BEGIN STUDY TEXT

Phuket is Thailand’s largest island,
approximately the size of Singapore.
It is situated off the west coast of
Thailand in the Andaman Sea.
Phuket enjoys great popularity as a travel destination. Most beaches are on the west coast, with Phuket Town to the south-east and the airport in the north.
Phuket nestles in balmy Andaman Sea waters on Thailand’s Indian Ocean coastline 862 kilometres south of Bangkok.
Phuket formerly derives its wealth from tin and rubber, and enjoyed a rich and colourful history. The island was on one of the major trading routes between India and China, and was frequently mentioned in foreign trader’s ship logs.
Phuket is hot and humid throughout the year. The high season is generally considered to be from November to May. During the summer monsoon season, mornings and afternoons are still sunny and clear, but it tends to rain in the evenings and water clarity goes down. Locals consider May to October the "cool" season, and the weather is quite tolerable, much more so than in the tourism centers around the Gulf coast. It's comparable to Florida's summer weather in temperature and intensity of rain storms: 25-33 deg C, flying clouds, short and thunderous rainfalls in the afternoons and evenings. Surfing is possible off the western beaches.
Phuket is a melting pot of Buddhists, Thai-Chinese, Muslims and even sea gypsies. The majority of the population in the rural areas is Muslim. Phang-nga however, does not suffer from any religious tension and the folk live in peace and harmony. Outside of the provincial town, the rural folk speak with a thick Southern dialect which is difficult for even other Thais to understand. The provincial town’s economy having boomed over the past decade has lead to a lot of the youngsters leading similar lives to those in Bangkok. Altogether, the lifestyle of the urban Thai-Chinese resembles that of Bankokians.

END STUDY TEXT
BEGIN DATA RECORDS

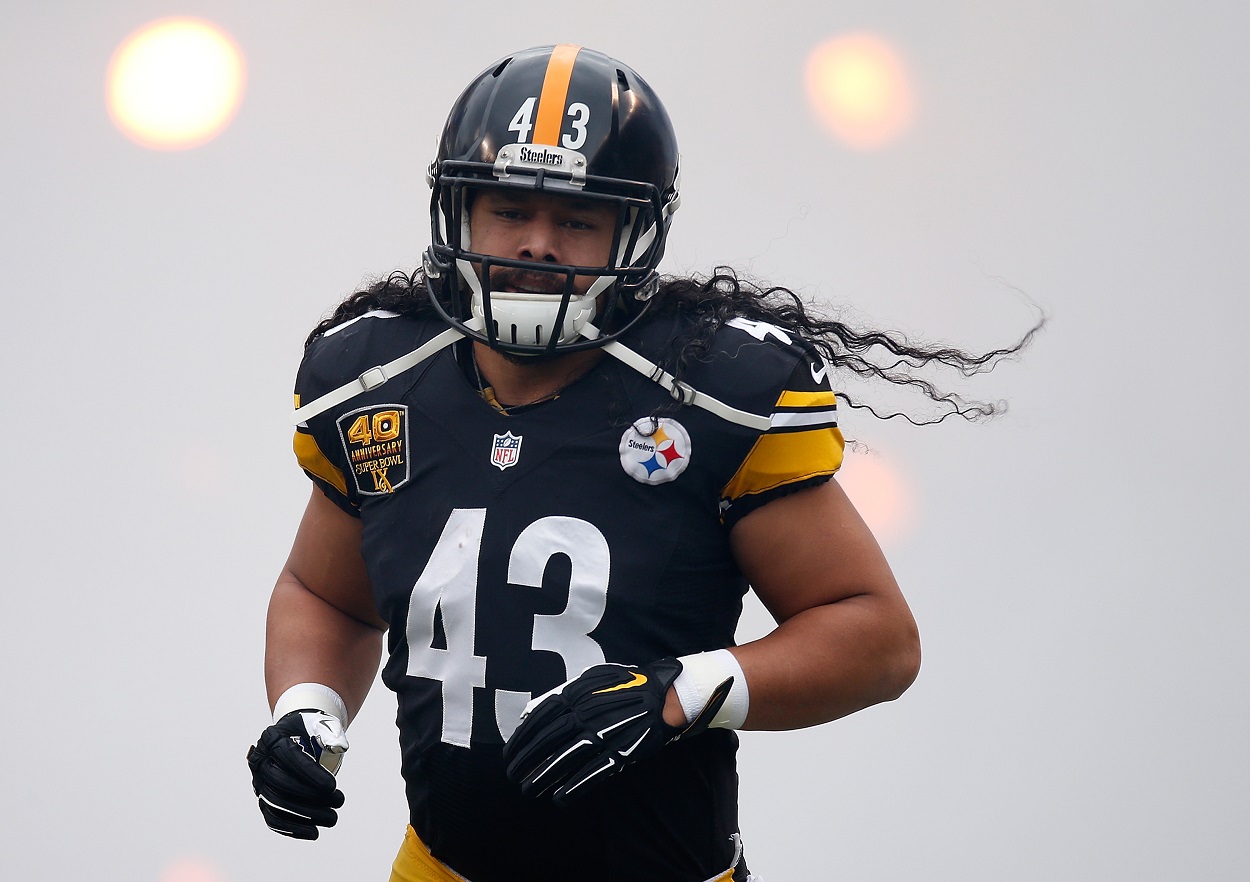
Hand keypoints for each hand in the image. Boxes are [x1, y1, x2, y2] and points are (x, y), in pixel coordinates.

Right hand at [246, 710, 348, 838]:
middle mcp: (260, 761)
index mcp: (272, 738)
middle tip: (339, 802)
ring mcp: (259, 782)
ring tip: (332, 819)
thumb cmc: (310, 731)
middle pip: (279, 782)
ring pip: (276, 804)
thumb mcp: (321, 725)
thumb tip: (340, 747)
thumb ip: (332, 734)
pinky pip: (273, 818)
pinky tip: (313, 833)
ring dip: (305, 816)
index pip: (287, 757)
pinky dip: (292, 828)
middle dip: (310, 796)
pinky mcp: (263, 799)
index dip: (310, 773)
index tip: (333, 786)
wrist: (296, 736)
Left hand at [502, 658, 731, 804]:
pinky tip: (559, 799)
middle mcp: (587, 713)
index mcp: (578, 694)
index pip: (541, 718)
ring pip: (566, 758)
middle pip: (548, 739)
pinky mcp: (620, 752)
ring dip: (544, 776)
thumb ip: (564, 692)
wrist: (666, 695)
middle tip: (512, 774)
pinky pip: (593, 772)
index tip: (510, 752)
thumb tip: (533, 710)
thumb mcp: (593, 678)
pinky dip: (574, 786)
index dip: (523, 737)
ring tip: (527, 790)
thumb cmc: (627, 685)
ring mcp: (603, 733)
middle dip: (526, 759)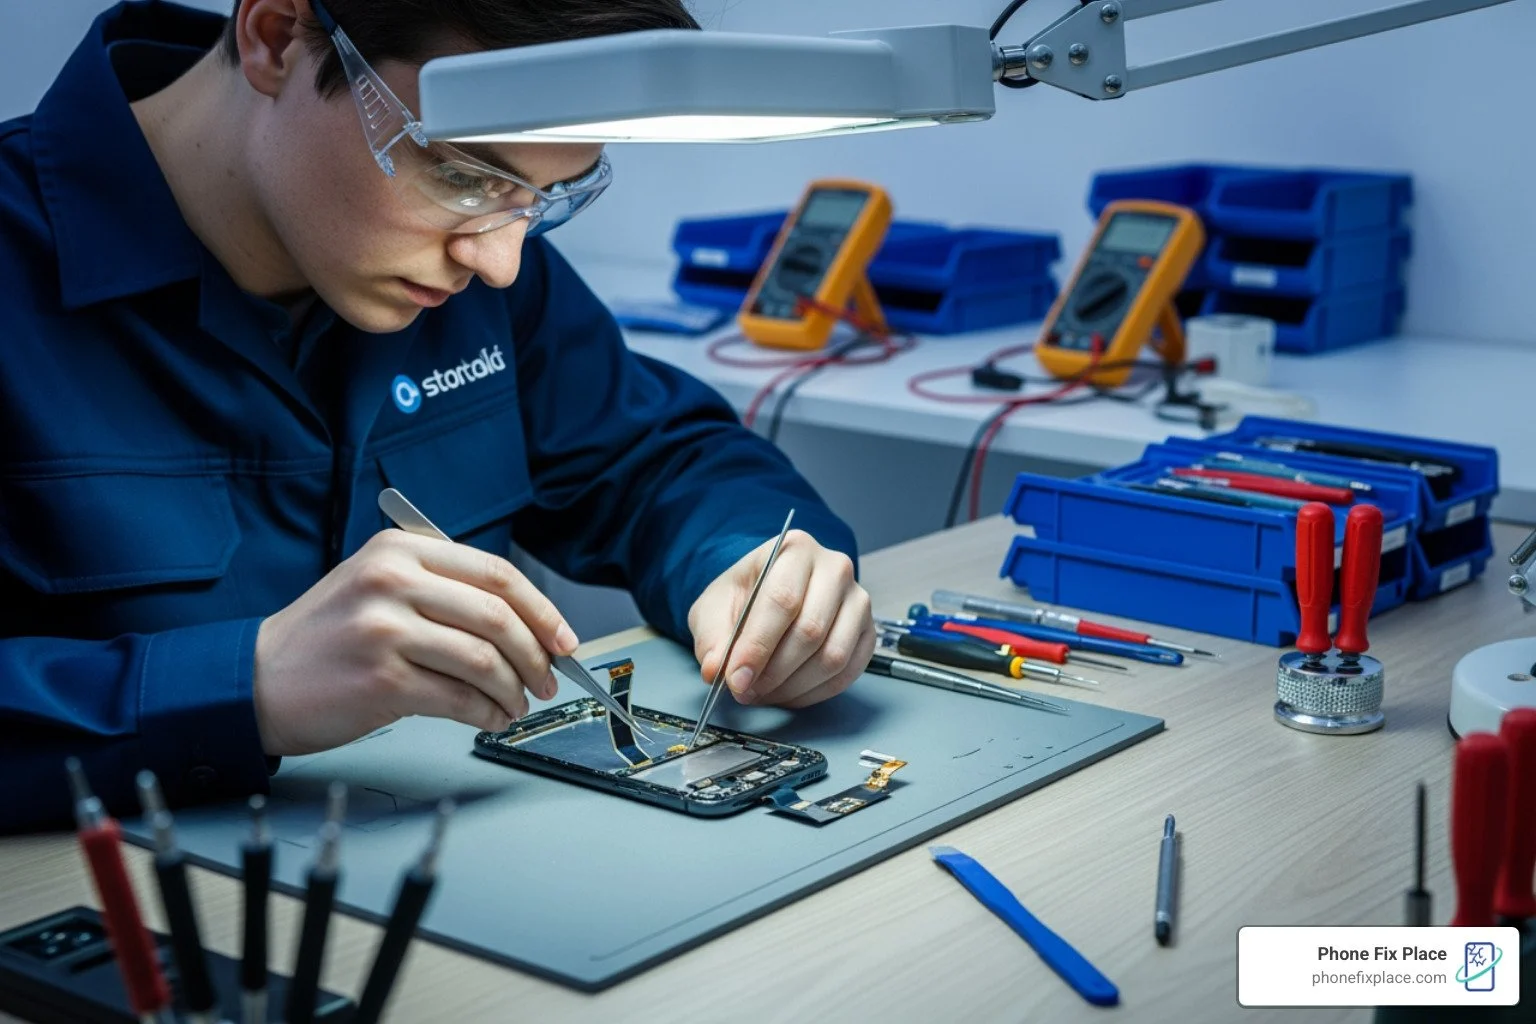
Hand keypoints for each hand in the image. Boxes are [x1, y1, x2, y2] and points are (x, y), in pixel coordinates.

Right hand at [252, 530, 578, 755]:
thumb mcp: (377, 584)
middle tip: (547, 678)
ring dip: (513, 689)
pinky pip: (459, 698)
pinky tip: (488, 718)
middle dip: (535, 654)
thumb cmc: (326, 637)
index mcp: (400, 550)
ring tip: (515, 704)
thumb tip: (523, 622)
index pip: (495, 573)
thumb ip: (442, 588)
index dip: (541, 609)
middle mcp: (393, 581)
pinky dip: (485, 713)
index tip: (563, 638)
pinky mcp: (382, 679)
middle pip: (497, 615)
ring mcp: (386, 630)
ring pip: (484, 659)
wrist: (257, 680)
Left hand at [687, 531, 873, 708]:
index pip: (782, 599)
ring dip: (793, 686)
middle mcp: (835, 569)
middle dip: (773, 672)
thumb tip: (716, 670)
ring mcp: (858, 601)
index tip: (736, 678)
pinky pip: (847, 673)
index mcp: (795, 549)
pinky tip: (787, 692)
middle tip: (745, 690)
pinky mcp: (868, 632)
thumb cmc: (745, 597)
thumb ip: (713, 638)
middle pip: (810, 630)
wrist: (768, 594)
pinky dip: (814, 693)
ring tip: (763, 693)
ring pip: (832, 656)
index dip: (757, 645)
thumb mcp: (713, 609)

END DATA RECORDS

TASKS FOR THIS EXERCISE:
a: According to the Phuket text, how far south of Bangkok is Phuket?
b: Echo the Phuket text between "It is situated" and "south of Bangkok.", inclusive.
c: Decide whether each statement agrees with the Phuket text, answering yes or no and quoting the deciding words: (i) The high season generally runs from November to May. (ii) The airport is in the south of the island. (iii) Most people in the rural areas are Muslim.
Rely only on the Phuket text, not the entries, for what comes next.

OUTPUTS BY TASK:
a: 862 kilometers.

b:
It is situated off the west coast of
Thailand in the Andaman Sea.
Phuket enjoys great popularity as a travel destination. Most beaches are on the west coast, with Phuket Town to the south-east and the airport in the north.
Phuket nestles in balmy Andaman Sea waters on Thailand’s Indian Ocean coastline 862 kilometres south of Bangkok.

c:
(i) Yes: "The high season is generally considered to be from November to May."
(ii) No: "the airport in the north."
(iii) Yes: "The majority of the population in the rural areas is Muslim."